* Task goal
Go through the records below line by line, counting those that contain the word "lamp"; answer with the count only.

------------------------------

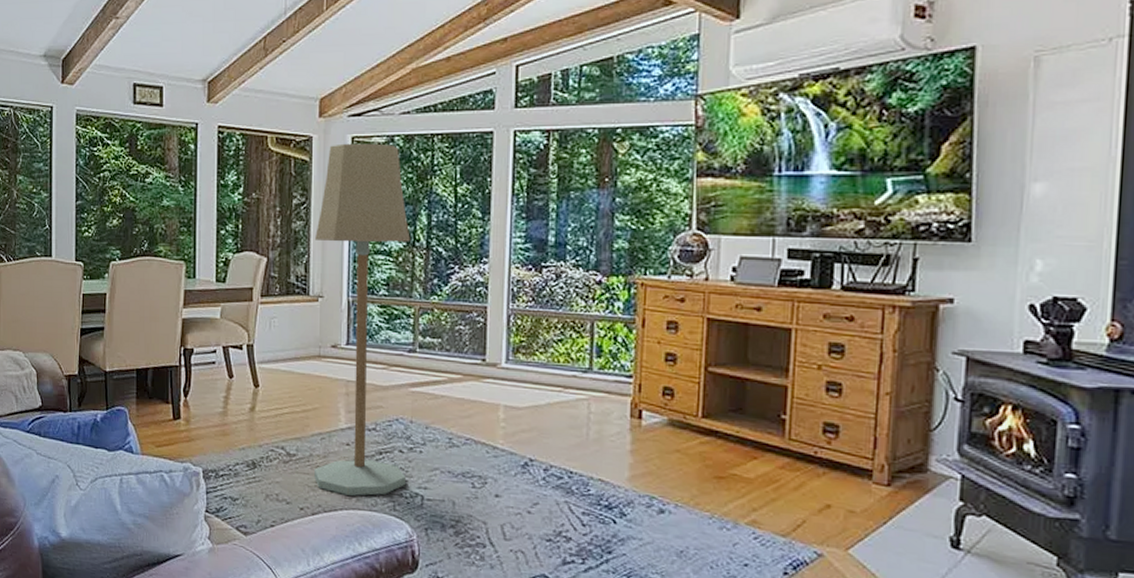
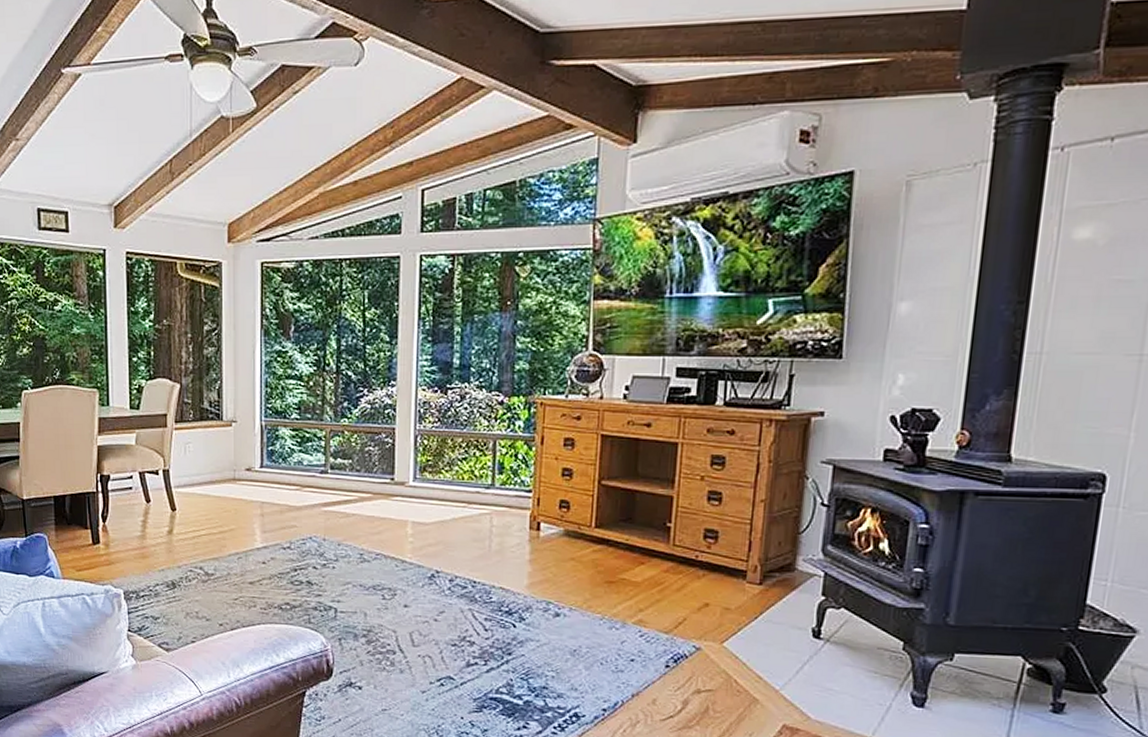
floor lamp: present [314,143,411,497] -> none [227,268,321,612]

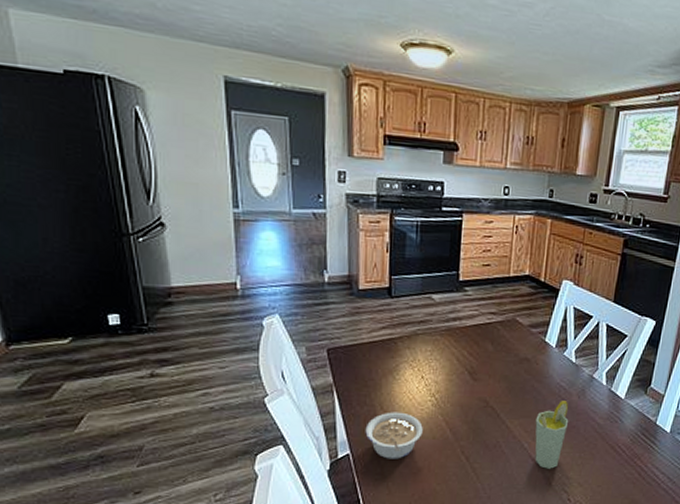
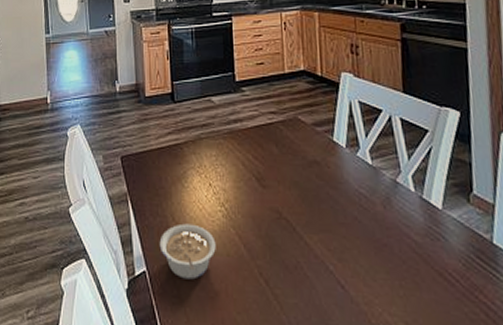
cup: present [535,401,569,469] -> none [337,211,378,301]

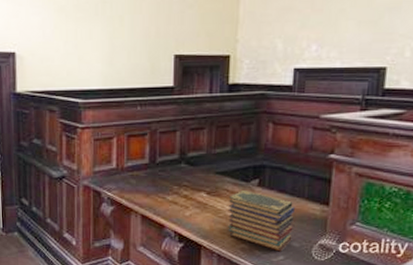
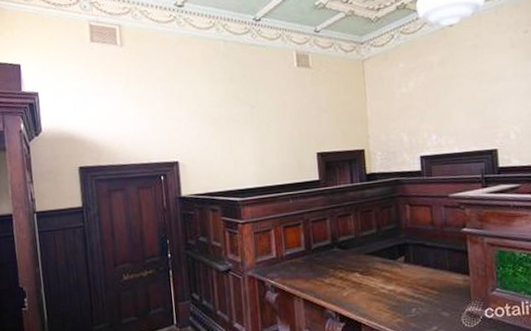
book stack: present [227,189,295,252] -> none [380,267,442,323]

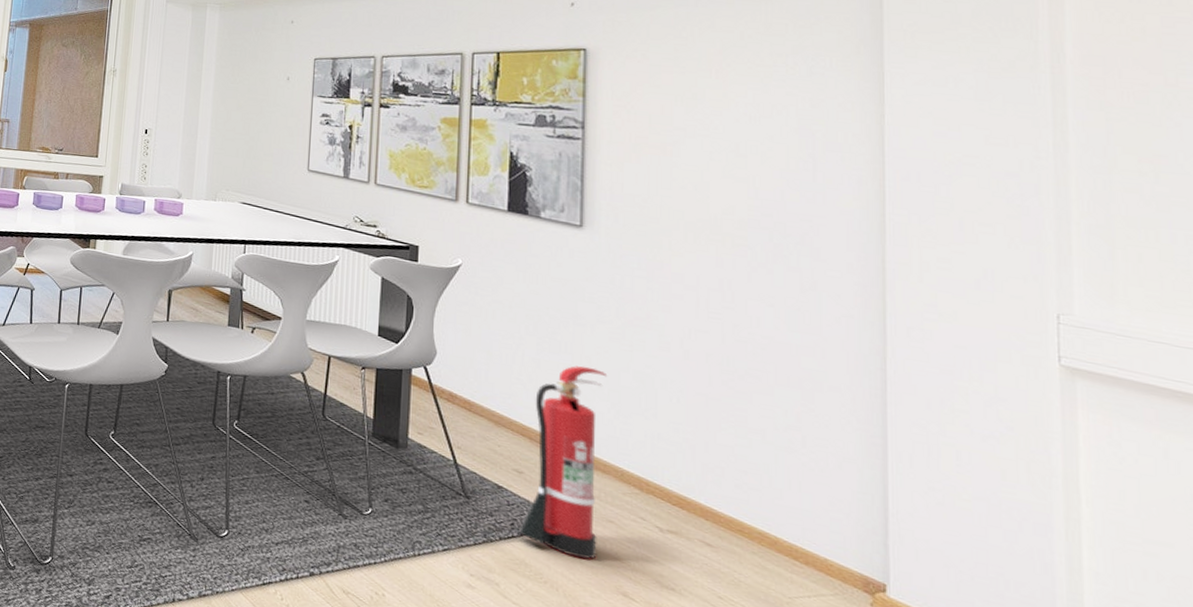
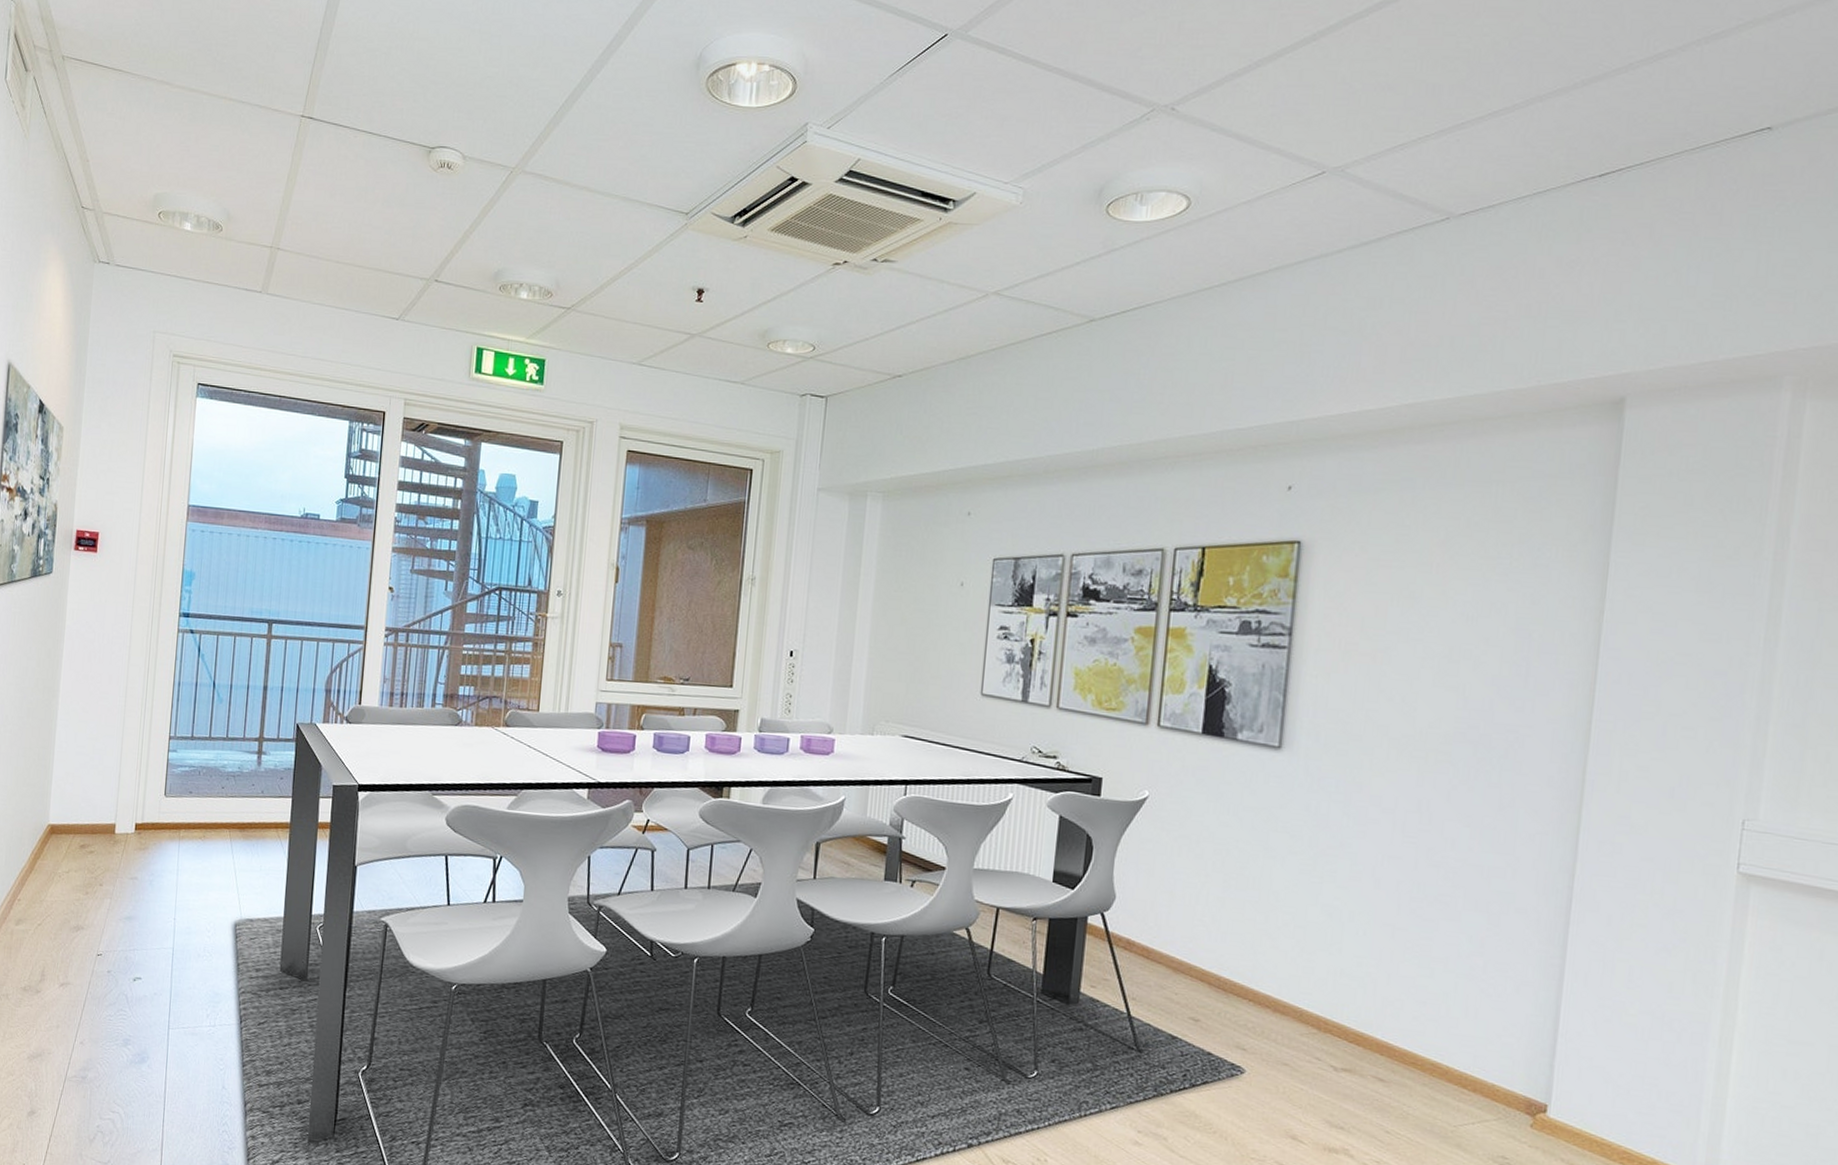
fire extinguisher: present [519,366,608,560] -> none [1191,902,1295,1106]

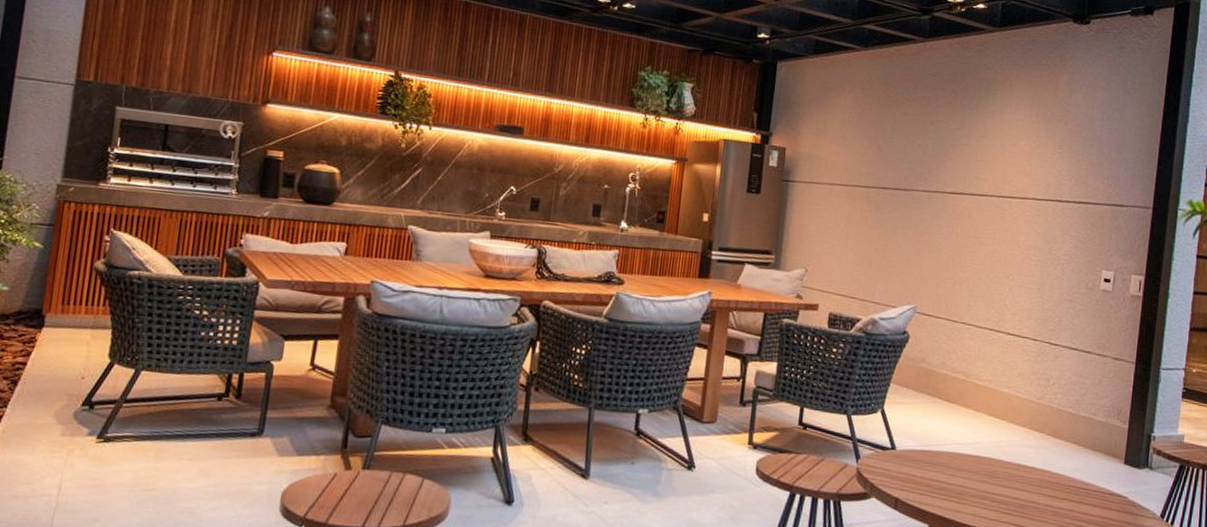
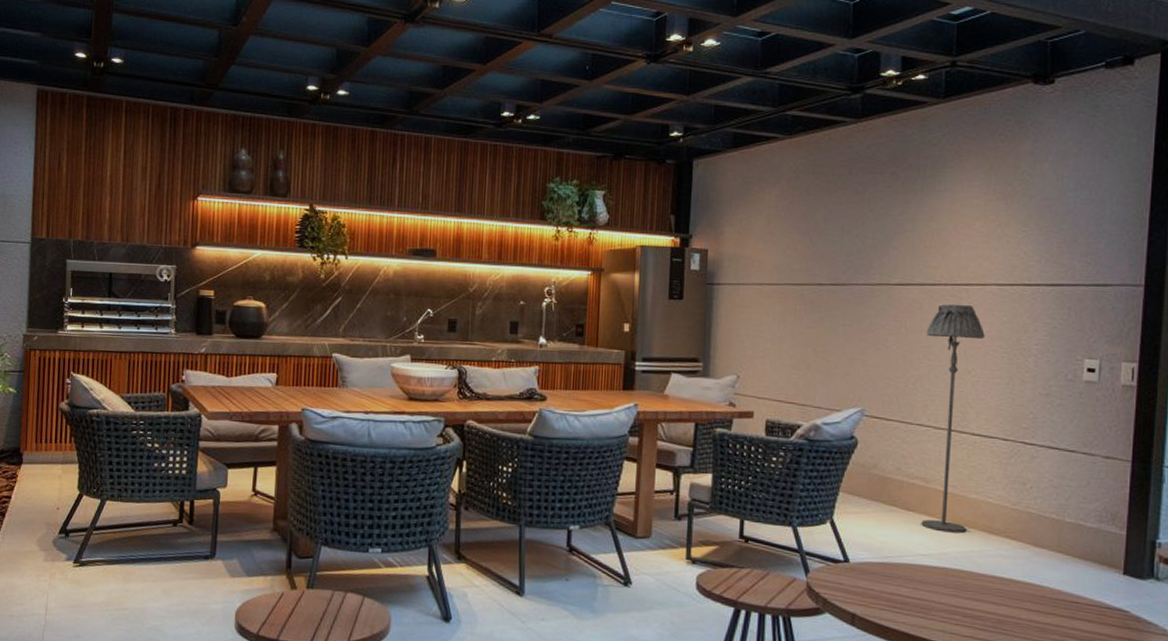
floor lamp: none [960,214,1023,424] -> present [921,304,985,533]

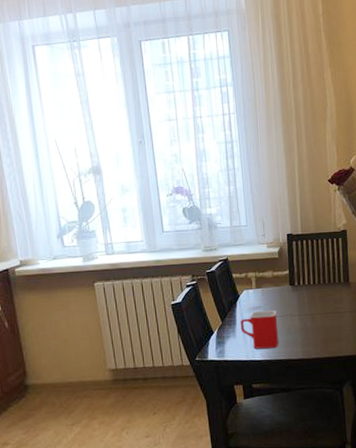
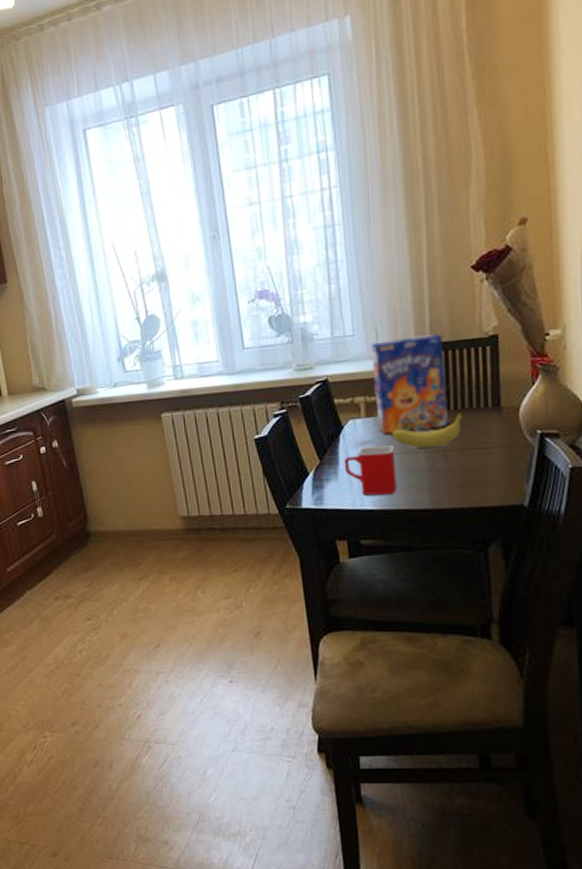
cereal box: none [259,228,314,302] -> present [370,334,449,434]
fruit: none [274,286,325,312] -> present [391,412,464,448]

------------------------------

* Your response
2